The Parker 99R is somewhat more efficient, but IMO it's still marginal. And the price is too high - Parker razors used to be an economical alternative to Merkur and Edwin Jagger; now they generally cost more.
The Muhle R102 is the notorious R41 with a white plastic handle. It is probably the most demanding on the market. If your technique is not perfect, you will likely have irritation; bloodshed is a distinct possibility.
The Edwin Jagger DE89 and Muhle R89 (and R106, and R108, and...) are essentially the same razor; only the handles differ. I highly recommend any of them, especially if you can get one for $20-25.

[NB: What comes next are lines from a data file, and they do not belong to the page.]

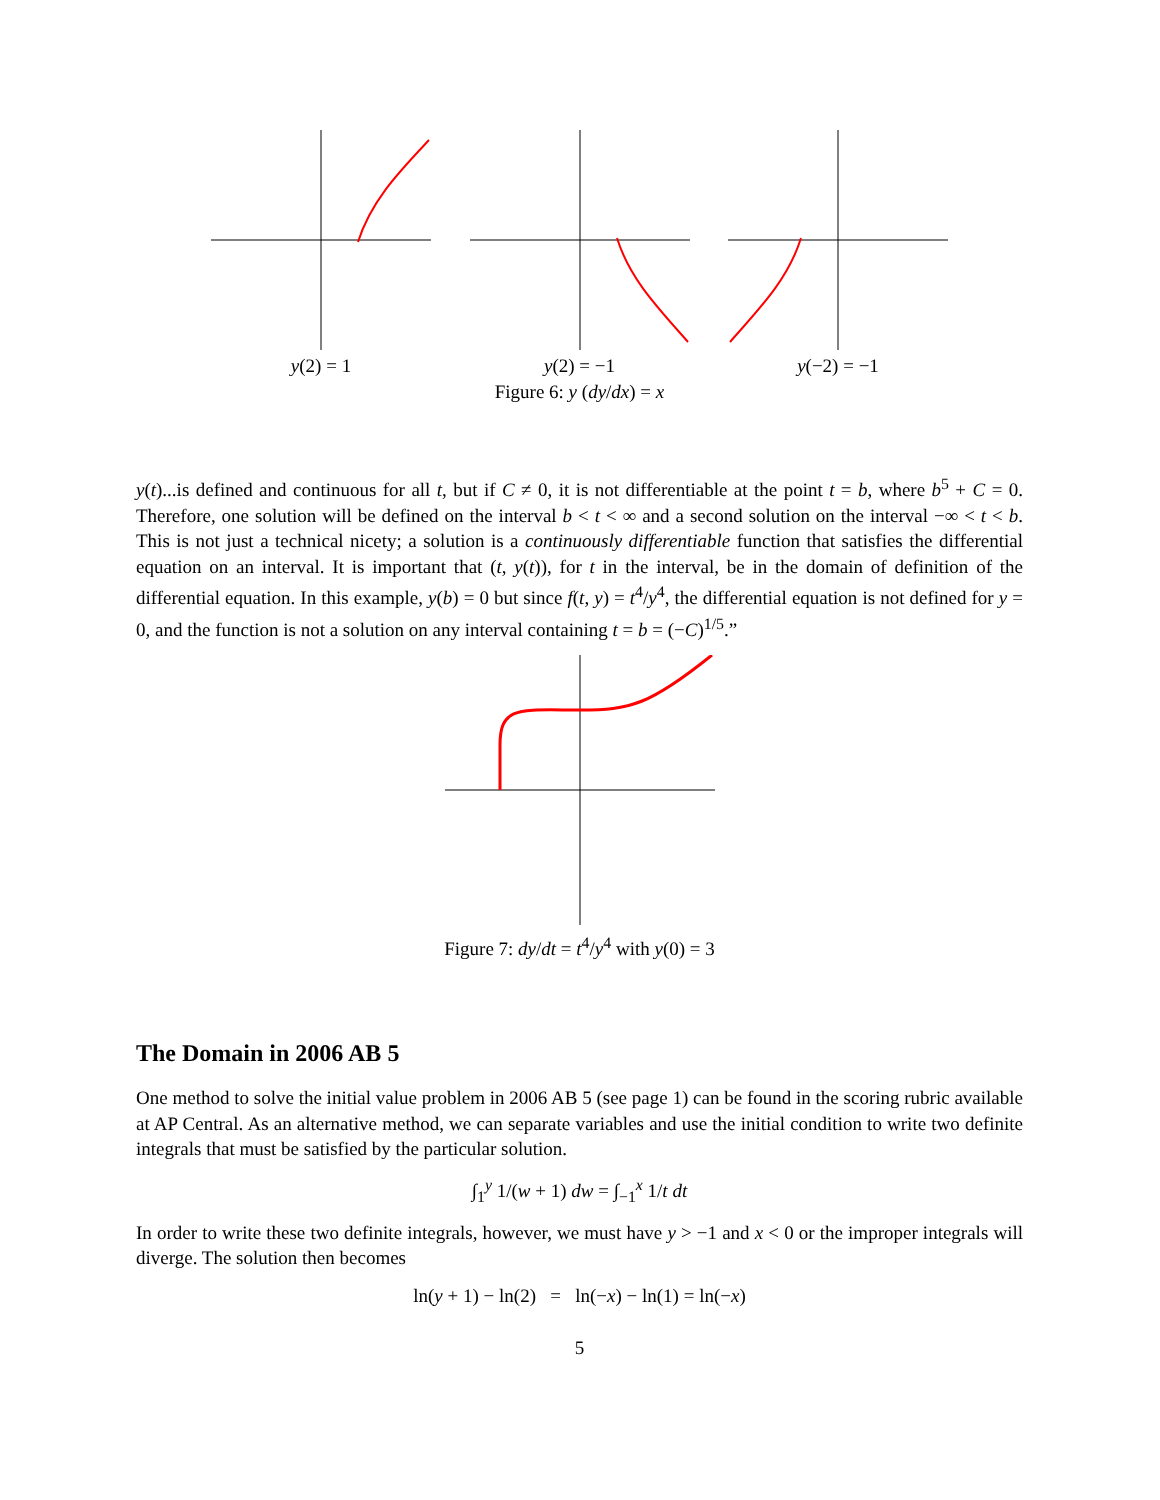y(2) = 1 y(2) = −1 y(−2) = −1
Figure 6: y (dy/dx) = x
y(t)...is defined and continuous for all t, but if C ≠ 0, it is not differentiable at the point t = b, where b<sup>5</sup> + C = 0. Therefore, one solution will be defined on the interval b < t < ∞ and a second solution on the interval −∞ < t < b. This is not just a technical nicety; a solution is a continuously differentiable function that satisfies the differential equation on an interval. It is important that (t, y(t)), for t in the interval, be in the domain of definition of the differential equation. In this example, y(b) = 0 but since f(t, y) = t<sup>4</sup>/y<sup>4</sup>, the differential equation is not defined for y = 0, and the function is not a solution on any interval containing t = b = (−C)<sup>1/5</sup>.”
Figure 7: dy/dt = t<sup>4</sup>/y<sup>4</sup> with y(0) = 3
The Domain in 2006 AB 5
One method to solve the initial value problem in 2006 AB 5 (see page 1) can be found in the scoring rubric available at AP Central. As an alternative method, we can separate variables and use the initial condition to write two definite integrals that must be satisfied by the particular solution.
∫<sub>1</sub><sup>y</sup> 1/(w + 1) dw = ∫<sub>−1</sub><sup>x</sup> 1/t dt
In order to write these two definite integrals, however, we must have y > −1 and x < 0 or the improper integrals will diverge. The solution then becomes
ln(y + 1) − ln(2) = ln(−x) − ln(1) = ln(−x)
5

Blades - You don't need to try 25 different blades, but you do need at least a couple of each to get started. Get a double or triple helping of the Top Ten Sampler from Try a Blade instead. More total blades (30 vs. 25), a good variety, three of each, and a lower cost ($9-12 shipped vs. $15).
Razor - The 34c is a decent starter razor. Fit and finish are somewhat sloppy on all Merkur products; if that's important to you consider an Edwin Jagger instead. The 34c does have the advantage of being a 2-piece razor, which is less likely to break if you drop it. For the best of both worlds, a Muhle R89 Twist is a 2-piece razor that's made to very tight tolerances and beautifully finished. Just be sure to buy it from an EU vendor - they cost nearly twice as much in the US.

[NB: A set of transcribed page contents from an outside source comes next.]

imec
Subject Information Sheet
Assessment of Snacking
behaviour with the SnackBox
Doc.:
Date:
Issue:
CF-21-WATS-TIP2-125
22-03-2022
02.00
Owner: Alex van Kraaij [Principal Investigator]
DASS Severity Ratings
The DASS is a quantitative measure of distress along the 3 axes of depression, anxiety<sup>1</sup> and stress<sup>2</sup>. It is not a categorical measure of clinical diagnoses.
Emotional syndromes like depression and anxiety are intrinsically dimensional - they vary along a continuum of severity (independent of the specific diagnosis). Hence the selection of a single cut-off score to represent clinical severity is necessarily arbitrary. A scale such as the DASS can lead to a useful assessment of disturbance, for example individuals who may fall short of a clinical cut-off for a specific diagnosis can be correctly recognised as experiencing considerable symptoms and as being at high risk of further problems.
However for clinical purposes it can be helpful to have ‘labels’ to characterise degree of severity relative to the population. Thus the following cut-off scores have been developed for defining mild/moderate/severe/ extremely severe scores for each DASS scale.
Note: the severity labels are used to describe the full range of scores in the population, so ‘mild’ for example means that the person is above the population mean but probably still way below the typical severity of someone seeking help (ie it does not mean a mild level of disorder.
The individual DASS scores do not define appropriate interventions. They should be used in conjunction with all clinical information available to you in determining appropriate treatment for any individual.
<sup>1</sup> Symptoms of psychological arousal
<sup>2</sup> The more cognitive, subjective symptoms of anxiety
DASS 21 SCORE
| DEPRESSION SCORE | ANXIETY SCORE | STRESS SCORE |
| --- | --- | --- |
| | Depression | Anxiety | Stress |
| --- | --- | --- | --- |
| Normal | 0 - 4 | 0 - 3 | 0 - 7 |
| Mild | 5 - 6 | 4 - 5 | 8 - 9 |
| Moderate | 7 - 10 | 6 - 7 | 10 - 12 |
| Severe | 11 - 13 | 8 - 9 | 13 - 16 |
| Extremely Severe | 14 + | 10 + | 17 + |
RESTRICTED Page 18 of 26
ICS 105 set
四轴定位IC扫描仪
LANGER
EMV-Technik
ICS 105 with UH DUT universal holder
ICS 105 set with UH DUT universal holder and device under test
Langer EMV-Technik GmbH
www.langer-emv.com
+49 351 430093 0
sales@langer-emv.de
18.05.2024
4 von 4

Alum - Unnecessary and ridiculously overpriced.
Another good option is one of the starters kits from Maggard Razors or Stirling Soaps that others have mentioned. The VdH boar brush can be iffy in quality, and their soap is just "meh." You could upgrade both of those and get a pretty good razor and a small blade sampler, all for the price of the razor you're looking at now. If you really want one, both vendors sell alum blocks for <$5, too.
Sounds like the razor head you tried had too much blade exposure and/or too little blade angle. If you're willing to give it another shot, try the Edwin Jagger razor handle -- I'd suggest this one or maybe this one if you want more knurling for grip. They developed this new head design together with Mühle to be very forgiving for beginners yet still effective enough to satisfy old hands.

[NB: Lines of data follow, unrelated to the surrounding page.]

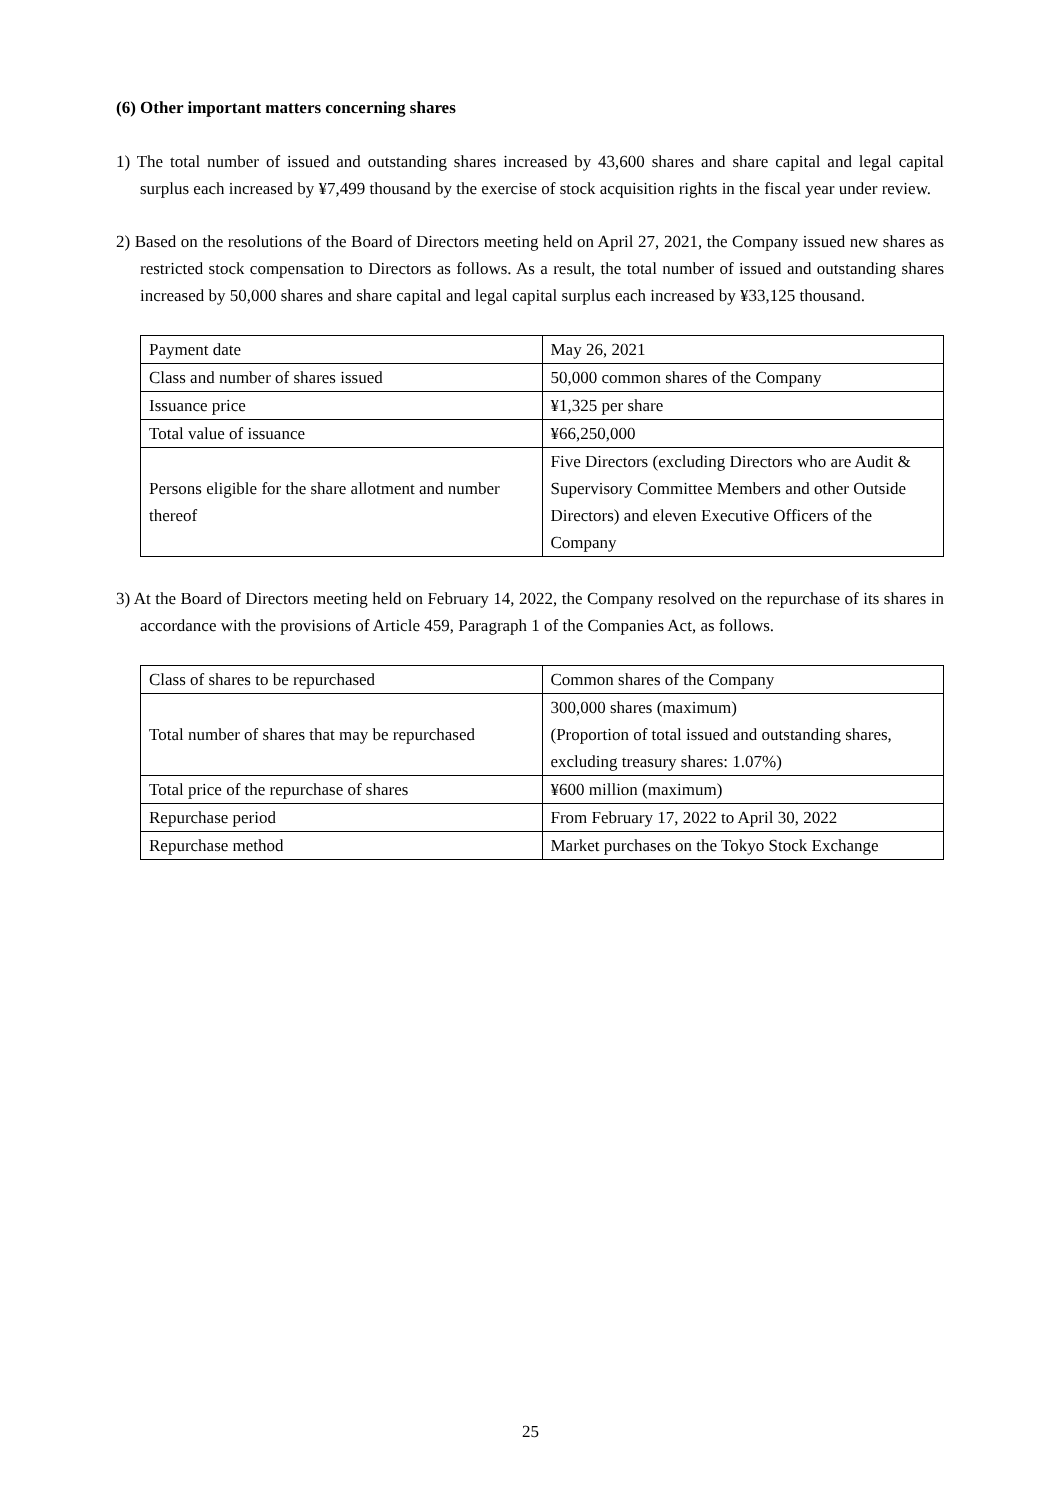(6) Other important matters concerning shares
1) The total number of issued and outstanding shares increased by 43,600 shares and share capital and legal capital surplus each increased by ¥7,499 thousand by the exercise of stock acquisition rights in the fiscal year under review.
2) Based on the resolutions of the Board of Directors meeting held on April 27, 2021, the Company issued new shares as restricted stock compensation to Directors as follows. As a result, the total number of issued and outstanding shares increased by 50,000 shares and share capital and legal capital surplus each increased by ¥33,125 thousand.
| Payment date | May 26, 2021 |
| Class and number of shares issued | 50,000 common shares of the Company |
| Issuance price | ¥1,325 per share |
| Total value of issuance | ¥66,250,000 |
| Persons eligible for the share allotment and number thereof | Five Directors (excluding Directors who are Audit & Supervisory Committee Members and other Outside Directors) and eleven Executive Officers of the Company |
3) At the Board of Directors meeting held on February 14, 2022, the Company resolved on the repurchase of its shares in accordance with the provisions of Article 459, Paragraph 1 of the Companies Act, as follows.
| Class of shares to be repurchased | Common shares of the Company |
| Total number of shares that may be repurchased | 300,000 shares (maximum) (Proportion of total issued and outstanding shares, excluding treasury shares: 1.07%) |
| Total price of the repurchase of shares | ¥600 million (maximum) |
| Repurchase period | From February 17, 2022 to April 30, 2022 |
| Repurchase method | Market purchases on the Tokyo Stock Exchange |
25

I use a knurled-handle Mühle variant that I love, but the head is the same regardless of which Jagger/Mühle handle style you choose. BTW, they also have an open-comb head variant that has the same blade angle but more aggressive blade exposure for dense/coarse whiskers, but sounds like you'd want to steer clear of that.
The usual safety razor advice applies: don't apply any pressure against your skin, don't grasp the handle, and don't go for long swaths; rather, hold the handle by your fingertips, let the weight of the razor head maintain light, gliding contact with your skin, and use short, overlapping passes.